Source text section start
This is what the “Smart Grid” is intended to resolve. On the demand side, anyway. Eventually the state will gain control over people’s thermostats and car chargers and balance demand to match supply, no matter how intermittent.

Will be real popular with consumers. But hey, the planet!

Rud Istvan
Reply to  John the Econ
September 13, 2022 2:27 pm

As people in Denver found out to their chagrin during last weeks heat wave.

Reply to  John the Econ
September 13, 2022 2:31 pm

The state doesnt control the system itself. Its the Market operator or CASIO which runs a ‘semi voluntary’ club of the generators.
The nature of electricity supply itself means it has to be highly regulated.
As the nerve center for the power grid, the ISO matches buyers and sellers of electricity, facilitating over 28,000 market transactions every day to ensure enough power is on hand to meet demand.’

It would be ludicrous to build a system that meets demand on a few days per year. ( Not that longer term increase in supply and grid upgrades isnt necessary)

Like do stores build their shops or warehouse fufillment centres for the very busiest days per year, no theres long delays – which is untenable for an electric grid and the power in more or less consumed the instant its generated ( no electrons dont move around the grid like cars on a highway). Imbalances in supply and demand can break the system and deliberate blackouts are means of maintaining grid stability, damage to electrical equipment connected to the grid can occur if its not done

Reply to  Duker
September 13, 2022 5:07 pm

Stores absolutely build their shops for the busiest days of the year, it’s when they make the most profit and build a customer base. And the difference between the busiest days and the average day is far greater in retail. For electricity, peak demand might be double or triple on the busy days. In 2020, small retailers had 55 times the average day’s sales on Black Friday.
Source text section end
- _Task A_
In the smart grid discussion, how many market transactions does the ISO facilitate every day?
- _Task B_
Reproduce the passage of the smart grid discussion from "Reply to  Duker" up to and including "on Black Friday.".
Dataset extract section start
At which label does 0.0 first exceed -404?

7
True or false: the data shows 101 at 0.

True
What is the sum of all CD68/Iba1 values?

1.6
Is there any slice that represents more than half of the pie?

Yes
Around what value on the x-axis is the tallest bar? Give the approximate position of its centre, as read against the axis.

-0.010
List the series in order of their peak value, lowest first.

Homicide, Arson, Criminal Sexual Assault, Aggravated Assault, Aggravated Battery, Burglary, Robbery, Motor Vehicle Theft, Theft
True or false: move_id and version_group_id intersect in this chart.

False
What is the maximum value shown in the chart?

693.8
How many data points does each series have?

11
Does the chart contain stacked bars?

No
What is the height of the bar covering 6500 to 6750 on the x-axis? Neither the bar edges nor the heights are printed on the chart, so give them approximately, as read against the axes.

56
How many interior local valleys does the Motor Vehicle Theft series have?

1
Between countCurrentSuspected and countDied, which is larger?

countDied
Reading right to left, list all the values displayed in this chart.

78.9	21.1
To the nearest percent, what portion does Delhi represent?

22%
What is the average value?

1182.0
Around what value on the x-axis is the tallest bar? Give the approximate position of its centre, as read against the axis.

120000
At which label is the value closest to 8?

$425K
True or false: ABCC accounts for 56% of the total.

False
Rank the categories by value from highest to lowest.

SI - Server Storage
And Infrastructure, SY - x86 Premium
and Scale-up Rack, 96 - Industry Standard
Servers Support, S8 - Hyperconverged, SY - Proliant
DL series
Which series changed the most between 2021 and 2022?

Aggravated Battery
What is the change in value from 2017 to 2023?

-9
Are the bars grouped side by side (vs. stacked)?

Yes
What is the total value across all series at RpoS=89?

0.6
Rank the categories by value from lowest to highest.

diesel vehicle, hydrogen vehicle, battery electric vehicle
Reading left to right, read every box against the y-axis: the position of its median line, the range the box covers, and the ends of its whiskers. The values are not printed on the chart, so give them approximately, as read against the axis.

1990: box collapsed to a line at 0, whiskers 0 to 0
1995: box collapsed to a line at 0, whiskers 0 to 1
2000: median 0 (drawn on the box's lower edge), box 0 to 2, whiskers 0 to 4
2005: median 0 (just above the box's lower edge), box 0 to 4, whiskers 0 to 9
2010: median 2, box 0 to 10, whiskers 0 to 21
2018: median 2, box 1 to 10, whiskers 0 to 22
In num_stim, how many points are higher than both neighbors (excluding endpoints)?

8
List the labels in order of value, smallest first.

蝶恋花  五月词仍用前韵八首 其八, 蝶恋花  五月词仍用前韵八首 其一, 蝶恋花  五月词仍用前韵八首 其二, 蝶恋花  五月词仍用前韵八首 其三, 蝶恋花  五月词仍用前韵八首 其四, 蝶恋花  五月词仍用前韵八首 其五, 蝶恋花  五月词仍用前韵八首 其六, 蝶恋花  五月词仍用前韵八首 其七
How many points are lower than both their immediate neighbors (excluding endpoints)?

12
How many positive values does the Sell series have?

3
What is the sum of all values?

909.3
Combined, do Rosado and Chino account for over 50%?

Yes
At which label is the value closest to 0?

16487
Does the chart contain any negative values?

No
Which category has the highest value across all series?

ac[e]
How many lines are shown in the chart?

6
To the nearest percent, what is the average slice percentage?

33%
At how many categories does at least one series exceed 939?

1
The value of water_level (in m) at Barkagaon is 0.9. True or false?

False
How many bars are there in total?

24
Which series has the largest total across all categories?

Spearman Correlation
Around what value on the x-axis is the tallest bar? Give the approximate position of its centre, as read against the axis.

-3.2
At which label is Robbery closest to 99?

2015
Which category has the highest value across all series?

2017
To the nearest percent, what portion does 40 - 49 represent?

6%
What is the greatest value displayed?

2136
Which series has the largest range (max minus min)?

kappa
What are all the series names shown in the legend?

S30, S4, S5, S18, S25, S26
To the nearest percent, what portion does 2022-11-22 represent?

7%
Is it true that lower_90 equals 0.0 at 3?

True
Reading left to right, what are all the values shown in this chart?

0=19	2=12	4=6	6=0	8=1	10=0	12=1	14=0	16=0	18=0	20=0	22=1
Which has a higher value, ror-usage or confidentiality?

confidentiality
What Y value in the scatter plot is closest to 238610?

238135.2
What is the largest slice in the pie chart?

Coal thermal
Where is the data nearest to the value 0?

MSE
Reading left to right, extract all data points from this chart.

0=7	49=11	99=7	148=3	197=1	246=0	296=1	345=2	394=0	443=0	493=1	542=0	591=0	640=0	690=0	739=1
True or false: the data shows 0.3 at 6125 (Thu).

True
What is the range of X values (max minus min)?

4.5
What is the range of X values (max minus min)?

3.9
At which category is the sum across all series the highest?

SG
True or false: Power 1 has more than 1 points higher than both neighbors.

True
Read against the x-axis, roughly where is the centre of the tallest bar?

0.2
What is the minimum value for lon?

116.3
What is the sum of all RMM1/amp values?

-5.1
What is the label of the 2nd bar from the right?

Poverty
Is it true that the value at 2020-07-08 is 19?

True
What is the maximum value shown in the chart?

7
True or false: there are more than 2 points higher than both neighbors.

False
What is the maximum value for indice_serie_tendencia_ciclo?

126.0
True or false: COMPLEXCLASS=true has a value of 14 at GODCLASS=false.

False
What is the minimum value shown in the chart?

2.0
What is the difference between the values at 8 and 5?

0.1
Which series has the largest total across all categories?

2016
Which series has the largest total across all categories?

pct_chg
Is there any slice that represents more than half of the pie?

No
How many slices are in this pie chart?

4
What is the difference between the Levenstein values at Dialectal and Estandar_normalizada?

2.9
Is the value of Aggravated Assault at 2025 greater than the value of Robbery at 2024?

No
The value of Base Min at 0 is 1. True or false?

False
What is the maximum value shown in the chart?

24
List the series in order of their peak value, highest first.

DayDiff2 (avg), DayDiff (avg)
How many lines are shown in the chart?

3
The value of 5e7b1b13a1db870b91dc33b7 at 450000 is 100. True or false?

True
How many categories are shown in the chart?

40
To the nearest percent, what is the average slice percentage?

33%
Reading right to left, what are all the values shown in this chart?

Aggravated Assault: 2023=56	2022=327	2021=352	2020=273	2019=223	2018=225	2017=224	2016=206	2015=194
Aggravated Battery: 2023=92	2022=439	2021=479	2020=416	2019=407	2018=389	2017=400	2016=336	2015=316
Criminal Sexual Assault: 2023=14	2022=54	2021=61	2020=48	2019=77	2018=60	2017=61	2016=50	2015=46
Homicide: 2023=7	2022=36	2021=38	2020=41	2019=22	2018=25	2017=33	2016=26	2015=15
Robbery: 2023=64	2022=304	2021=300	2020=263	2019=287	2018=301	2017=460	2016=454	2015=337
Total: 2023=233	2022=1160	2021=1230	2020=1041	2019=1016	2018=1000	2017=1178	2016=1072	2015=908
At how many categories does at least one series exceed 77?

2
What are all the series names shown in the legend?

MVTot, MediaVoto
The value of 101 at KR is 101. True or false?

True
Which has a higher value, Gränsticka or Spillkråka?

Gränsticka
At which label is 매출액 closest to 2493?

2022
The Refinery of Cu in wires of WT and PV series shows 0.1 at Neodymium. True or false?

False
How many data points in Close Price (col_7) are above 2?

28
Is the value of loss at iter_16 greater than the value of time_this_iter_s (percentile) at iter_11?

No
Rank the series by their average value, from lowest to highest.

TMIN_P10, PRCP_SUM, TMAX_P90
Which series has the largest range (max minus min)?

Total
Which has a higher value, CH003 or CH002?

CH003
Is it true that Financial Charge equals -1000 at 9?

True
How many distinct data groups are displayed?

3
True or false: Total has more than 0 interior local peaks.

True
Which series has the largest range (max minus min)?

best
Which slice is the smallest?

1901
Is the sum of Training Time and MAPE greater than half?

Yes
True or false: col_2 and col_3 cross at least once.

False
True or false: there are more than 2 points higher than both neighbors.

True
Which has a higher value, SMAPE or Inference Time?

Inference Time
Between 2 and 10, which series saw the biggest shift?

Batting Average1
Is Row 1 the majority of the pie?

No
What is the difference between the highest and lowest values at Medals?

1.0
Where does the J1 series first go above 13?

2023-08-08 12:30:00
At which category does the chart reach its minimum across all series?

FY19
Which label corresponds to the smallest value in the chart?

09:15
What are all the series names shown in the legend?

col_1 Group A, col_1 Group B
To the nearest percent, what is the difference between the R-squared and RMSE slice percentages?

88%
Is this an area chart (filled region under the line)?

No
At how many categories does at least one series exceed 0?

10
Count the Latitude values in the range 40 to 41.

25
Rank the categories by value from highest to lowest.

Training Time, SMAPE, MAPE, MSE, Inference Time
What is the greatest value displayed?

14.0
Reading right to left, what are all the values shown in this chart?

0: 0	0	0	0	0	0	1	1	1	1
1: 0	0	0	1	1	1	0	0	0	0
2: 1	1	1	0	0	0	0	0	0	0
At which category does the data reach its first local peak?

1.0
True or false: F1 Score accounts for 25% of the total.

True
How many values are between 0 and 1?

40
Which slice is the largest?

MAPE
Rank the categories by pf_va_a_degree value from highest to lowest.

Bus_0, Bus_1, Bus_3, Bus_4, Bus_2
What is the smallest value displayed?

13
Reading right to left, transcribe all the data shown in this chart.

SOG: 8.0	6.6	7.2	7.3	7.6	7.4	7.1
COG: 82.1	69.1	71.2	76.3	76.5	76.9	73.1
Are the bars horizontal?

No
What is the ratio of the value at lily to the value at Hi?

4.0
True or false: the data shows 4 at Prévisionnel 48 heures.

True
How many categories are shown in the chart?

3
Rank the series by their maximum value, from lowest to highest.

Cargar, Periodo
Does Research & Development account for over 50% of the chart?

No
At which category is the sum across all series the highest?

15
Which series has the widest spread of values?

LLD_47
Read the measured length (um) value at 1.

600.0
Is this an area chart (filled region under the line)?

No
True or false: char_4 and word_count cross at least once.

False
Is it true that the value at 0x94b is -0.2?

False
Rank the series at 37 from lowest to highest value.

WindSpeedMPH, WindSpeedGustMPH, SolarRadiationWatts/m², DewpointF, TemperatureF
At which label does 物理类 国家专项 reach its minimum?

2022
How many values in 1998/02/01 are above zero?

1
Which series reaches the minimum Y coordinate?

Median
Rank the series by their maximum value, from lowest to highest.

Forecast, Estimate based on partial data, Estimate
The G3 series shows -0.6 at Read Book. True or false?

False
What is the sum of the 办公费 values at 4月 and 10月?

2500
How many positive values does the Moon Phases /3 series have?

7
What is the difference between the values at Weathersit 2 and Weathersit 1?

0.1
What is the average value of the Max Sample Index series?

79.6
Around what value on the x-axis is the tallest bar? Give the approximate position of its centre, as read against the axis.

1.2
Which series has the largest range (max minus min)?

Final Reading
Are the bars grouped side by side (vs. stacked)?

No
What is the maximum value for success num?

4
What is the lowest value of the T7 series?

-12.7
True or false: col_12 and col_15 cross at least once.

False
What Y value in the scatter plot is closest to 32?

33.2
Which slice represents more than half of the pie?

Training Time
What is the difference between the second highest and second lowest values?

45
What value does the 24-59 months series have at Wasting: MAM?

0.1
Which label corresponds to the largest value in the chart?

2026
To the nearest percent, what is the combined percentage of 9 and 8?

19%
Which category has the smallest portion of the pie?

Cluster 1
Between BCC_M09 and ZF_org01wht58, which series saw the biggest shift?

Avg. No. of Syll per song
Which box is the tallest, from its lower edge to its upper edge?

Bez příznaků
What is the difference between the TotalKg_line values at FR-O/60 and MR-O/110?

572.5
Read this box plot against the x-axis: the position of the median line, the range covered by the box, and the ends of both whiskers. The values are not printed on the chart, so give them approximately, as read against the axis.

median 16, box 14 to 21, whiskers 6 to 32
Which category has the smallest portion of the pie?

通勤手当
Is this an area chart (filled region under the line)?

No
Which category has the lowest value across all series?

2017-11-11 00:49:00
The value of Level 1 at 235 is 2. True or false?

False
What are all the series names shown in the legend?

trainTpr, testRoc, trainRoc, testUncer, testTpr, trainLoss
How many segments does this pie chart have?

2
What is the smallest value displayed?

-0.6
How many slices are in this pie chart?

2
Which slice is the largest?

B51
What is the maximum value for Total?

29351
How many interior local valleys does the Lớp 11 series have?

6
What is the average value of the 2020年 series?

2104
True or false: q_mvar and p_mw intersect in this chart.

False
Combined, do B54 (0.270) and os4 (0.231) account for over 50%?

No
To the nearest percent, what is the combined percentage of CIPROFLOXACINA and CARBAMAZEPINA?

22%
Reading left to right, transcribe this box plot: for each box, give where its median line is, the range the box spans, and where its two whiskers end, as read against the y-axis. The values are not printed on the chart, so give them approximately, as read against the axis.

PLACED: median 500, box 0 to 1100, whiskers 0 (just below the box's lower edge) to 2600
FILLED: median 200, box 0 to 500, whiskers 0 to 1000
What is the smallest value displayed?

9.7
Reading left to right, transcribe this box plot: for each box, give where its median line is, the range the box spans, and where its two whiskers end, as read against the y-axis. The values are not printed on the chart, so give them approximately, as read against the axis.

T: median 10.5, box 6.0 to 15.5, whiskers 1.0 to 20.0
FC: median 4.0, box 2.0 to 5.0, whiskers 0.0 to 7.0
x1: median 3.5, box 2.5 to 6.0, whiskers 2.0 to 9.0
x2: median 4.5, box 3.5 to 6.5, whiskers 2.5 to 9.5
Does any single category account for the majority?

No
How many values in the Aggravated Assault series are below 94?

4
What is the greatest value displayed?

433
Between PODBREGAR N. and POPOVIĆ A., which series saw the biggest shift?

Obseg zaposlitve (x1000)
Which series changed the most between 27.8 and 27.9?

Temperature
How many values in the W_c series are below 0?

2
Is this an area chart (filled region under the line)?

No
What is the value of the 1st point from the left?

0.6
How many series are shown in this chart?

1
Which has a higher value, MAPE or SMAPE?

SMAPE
Dataset extract section end
- _Exercise output A_
Over 28,000

- _Exercise output B_
Reply to  Duker
September 13, 2022 5:07 pm

Stores absolutely build their shops for the busiest days of the year, it’s when they make the most profit and build a customer base. And the difference between the busiest days and the average day is far greater in retail. For electricity, peak demand might be double or triple on the busy days. In 2020, small retailers had 55 times the average day’s sales on Black Friday.